東京都が国交省に「都営住宅用資材の安定供給・高騰対策」で緊急要望

中東情勢の悪化による原油・石油化学製品の不足や価格高騰を受け、東京都(小池百合子知事)が国土交通省に「都営住宅の建設資材の安定供給、価格高騰に関する緊急要望」を実施した。要望書は5月15日付で、小池都知事から金子恭之国土交通大臣宛て。
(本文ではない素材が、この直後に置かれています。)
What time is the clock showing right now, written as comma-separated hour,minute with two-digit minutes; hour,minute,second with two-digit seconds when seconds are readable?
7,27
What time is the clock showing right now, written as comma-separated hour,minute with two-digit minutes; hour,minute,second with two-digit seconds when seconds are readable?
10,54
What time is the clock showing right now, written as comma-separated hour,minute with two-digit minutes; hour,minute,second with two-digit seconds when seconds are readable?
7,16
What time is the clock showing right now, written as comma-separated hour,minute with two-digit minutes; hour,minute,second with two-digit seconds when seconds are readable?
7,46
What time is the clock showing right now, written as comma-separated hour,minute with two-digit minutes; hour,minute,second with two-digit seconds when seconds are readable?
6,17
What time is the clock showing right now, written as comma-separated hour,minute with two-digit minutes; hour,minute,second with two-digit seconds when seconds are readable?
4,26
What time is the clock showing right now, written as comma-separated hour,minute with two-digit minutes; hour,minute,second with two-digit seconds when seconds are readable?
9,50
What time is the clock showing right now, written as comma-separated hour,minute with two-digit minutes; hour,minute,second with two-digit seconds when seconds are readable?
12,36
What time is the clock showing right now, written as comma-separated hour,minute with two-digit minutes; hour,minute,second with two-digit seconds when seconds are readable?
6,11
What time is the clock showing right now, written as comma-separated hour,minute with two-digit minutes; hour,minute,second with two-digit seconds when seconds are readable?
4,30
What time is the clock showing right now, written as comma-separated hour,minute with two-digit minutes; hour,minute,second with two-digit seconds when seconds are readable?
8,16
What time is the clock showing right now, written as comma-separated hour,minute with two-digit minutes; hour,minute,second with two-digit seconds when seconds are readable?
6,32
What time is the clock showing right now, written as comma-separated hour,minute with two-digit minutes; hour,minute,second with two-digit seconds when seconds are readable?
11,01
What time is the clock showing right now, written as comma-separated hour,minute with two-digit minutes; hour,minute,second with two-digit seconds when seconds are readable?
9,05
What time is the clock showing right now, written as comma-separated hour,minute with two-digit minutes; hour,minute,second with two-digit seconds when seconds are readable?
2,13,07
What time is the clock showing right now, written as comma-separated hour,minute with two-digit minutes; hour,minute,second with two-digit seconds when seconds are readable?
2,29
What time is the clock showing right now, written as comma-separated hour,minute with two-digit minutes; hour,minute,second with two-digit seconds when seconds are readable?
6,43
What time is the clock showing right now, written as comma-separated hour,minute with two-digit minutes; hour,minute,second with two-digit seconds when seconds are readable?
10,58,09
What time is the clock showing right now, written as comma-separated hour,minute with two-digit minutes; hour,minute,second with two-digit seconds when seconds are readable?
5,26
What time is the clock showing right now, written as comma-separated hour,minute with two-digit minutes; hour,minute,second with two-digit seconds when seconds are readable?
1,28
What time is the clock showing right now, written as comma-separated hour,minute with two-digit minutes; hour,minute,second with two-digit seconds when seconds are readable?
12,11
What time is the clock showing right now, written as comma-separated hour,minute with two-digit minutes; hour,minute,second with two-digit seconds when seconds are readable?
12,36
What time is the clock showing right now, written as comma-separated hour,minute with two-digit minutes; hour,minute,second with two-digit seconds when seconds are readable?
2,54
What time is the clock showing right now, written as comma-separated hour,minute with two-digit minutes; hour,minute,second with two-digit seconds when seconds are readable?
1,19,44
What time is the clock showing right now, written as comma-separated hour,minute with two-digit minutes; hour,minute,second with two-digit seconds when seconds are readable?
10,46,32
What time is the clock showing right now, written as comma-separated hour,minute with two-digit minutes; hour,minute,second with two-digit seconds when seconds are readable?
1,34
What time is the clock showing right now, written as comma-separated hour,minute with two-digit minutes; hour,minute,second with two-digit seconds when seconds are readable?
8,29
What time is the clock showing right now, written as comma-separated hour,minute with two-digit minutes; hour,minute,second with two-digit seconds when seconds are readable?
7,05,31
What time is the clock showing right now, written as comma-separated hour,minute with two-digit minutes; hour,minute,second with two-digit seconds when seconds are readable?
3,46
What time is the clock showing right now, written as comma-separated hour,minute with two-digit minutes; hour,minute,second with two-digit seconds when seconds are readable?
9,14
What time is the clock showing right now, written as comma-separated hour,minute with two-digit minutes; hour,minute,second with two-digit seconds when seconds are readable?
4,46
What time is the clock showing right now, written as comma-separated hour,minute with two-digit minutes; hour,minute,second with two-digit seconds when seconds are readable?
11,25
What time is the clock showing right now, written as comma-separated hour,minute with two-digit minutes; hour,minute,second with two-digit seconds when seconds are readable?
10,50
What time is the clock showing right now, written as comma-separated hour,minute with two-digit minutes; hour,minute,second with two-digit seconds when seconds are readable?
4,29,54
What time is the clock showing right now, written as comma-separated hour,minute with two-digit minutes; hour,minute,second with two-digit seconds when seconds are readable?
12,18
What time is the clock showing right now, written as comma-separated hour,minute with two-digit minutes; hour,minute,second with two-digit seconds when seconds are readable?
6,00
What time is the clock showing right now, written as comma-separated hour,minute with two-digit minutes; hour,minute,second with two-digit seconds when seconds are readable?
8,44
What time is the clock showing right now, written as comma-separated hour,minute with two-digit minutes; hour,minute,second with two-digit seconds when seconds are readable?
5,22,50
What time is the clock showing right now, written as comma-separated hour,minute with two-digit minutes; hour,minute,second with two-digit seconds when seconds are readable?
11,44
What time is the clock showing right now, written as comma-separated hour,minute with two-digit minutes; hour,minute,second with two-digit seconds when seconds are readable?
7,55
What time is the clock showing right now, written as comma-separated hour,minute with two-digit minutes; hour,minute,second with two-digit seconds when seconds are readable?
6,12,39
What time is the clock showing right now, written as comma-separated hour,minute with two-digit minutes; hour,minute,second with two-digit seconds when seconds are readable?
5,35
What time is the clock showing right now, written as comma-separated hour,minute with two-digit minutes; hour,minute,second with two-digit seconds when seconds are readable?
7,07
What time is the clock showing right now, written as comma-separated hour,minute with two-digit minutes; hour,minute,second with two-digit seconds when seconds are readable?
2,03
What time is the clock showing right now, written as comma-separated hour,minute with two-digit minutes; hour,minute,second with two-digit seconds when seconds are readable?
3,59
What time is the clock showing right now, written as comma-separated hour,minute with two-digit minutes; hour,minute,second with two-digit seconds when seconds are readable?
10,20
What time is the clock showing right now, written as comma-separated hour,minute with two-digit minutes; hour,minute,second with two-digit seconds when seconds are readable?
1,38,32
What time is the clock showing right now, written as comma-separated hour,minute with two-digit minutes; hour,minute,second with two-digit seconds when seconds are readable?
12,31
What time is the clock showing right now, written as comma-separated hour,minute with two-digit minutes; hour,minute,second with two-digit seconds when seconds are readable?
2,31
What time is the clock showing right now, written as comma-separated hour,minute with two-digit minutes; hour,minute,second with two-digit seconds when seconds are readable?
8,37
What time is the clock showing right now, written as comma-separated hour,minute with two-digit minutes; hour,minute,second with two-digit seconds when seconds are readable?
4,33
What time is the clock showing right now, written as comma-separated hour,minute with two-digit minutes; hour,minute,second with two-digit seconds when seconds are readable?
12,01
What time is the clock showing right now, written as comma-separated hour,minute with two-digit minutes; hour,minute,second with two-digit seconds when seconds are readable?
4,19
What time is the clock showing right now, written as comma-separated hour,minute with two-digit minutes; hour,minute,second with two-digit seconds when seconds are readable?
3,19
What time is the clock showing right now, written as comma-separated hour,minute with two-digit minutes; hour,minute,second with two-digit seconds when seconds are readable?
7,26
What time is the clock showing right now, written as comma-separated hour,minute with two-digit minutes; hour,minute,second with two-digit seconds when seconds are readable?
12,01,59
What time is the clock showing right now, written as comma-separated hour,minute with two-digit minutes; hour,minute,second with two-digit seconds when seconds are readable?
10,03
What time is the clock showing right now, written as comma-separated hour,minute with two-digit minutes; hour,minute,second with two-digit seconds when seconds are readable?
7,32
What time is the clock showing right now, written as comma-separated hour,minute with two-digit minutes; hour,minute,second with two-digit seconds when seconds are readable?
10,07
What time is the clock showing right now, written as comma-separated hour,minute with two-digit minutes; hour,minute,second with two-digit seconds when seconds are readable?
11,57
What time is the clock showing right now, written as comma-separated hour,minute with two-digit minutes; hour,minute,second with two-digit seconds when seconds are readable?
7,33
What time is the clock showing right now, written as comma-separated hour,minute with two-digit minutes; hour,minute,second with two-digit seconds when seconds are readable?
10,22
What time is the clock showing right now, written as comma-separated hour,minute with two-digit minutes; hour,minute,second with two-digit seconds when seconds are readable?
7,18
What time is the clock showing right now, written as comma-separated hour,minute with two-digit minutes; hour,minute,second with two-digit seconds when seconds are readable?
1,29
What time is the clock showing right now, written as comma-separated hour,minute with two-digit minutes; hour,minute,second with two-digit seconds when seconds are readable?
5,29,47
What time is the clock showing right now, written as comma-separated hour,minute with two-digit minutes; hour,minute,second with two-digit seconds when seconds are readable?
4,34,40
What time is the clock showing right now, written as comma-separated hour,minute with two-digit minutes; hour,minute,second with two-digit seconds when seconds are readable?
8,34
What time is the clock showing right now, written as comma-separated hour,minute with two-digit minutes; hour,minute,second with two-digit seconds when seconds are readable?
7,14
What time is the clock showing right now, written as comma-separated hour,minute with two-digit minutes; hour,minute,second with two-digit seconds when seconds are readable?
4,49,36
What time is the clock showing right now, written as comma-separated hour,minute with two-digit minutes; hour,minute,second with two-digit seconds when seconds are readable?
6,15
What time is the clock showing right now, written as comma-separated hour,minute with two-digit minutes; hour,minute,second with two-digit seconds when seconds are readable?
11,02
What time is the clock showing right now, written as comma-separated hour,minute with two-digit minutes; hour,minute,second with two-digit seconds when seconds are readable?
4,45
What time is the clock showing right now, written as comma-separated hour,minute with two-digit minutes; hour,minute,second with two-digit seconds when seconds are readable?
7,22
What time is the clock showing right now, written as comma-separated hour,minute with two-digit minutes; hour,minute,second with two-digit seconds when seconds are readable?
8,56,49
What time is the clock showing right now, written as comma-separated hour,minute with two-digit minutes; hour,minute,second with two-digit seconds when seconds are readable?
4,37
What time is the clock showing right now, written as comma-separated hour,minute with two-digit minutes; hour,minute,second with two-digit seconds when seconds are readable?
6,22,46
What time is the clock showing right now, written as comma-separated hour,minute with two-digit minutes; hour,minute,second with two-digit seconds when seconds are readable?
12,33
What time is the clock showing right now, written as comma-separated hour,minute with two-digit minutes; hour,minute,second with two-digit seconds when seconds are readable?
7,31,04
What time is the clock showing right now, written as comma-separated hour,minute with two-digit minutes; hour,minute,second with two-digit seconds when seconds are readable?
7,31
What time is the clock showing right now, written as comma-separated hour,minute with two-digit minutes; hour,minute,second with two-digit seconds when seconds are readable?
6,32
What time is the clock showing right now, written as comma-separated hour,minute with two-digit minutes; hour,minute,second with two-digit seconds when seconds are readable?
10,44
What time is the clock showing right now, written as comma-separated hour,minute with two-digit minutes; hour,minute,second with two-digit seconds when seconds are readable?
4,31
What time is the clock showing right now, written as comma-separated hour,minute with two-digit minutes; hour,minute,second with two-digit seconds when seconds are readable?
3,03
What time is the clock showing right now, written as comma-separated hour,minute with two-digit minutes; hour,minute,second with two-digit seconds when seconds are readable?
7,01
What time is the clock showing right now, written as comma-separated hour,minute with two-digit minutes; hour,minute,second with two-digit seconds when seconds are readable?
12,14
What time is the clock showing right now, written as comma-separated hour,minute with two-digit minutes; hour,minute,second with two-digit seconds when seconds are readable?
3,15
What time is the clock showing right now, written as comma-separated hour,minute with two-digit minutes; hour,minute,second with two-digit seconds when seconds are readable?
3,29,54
要望内容は大きく2項目。中心は表題の通り、都営住宅工事で必要となる断熱材や塗装剤、配管、ユニットバスなどの住宅設備・建材について、安定供給へ向けた対応と価格高騰対策を求めるものだ。具体的には、供給の目詰まり等の実態調査や「実効性ある安定供給対策の徹底」を始め、事業者へのコスト増対策支援、資材の需給・価格動向に対する情報提供体制の強化などを要請。この他、資材価格の急変を公共工事のコスト評価基準に反映すること等のため、地方自治体に技術的助言及び必要な指針を示すことも求めている。
併せて、都営住宅の整備へ向けた財源措置についての要望も盛り込んだ。法令により、公営住宅の建設費用は国が一定範囲で補助することと定められている。しかし近年は、都営住宅の建て替え等に対する「社会資本整備総合交付金、防災・安全交付金等の配分が十分ではなく」、維持・更新に支障があると主張。都営住宅が住宅セーフティネットとしての機能を果たせるよう、不足が生じている26年度について、各交付金を確実に措置するよう訴えた。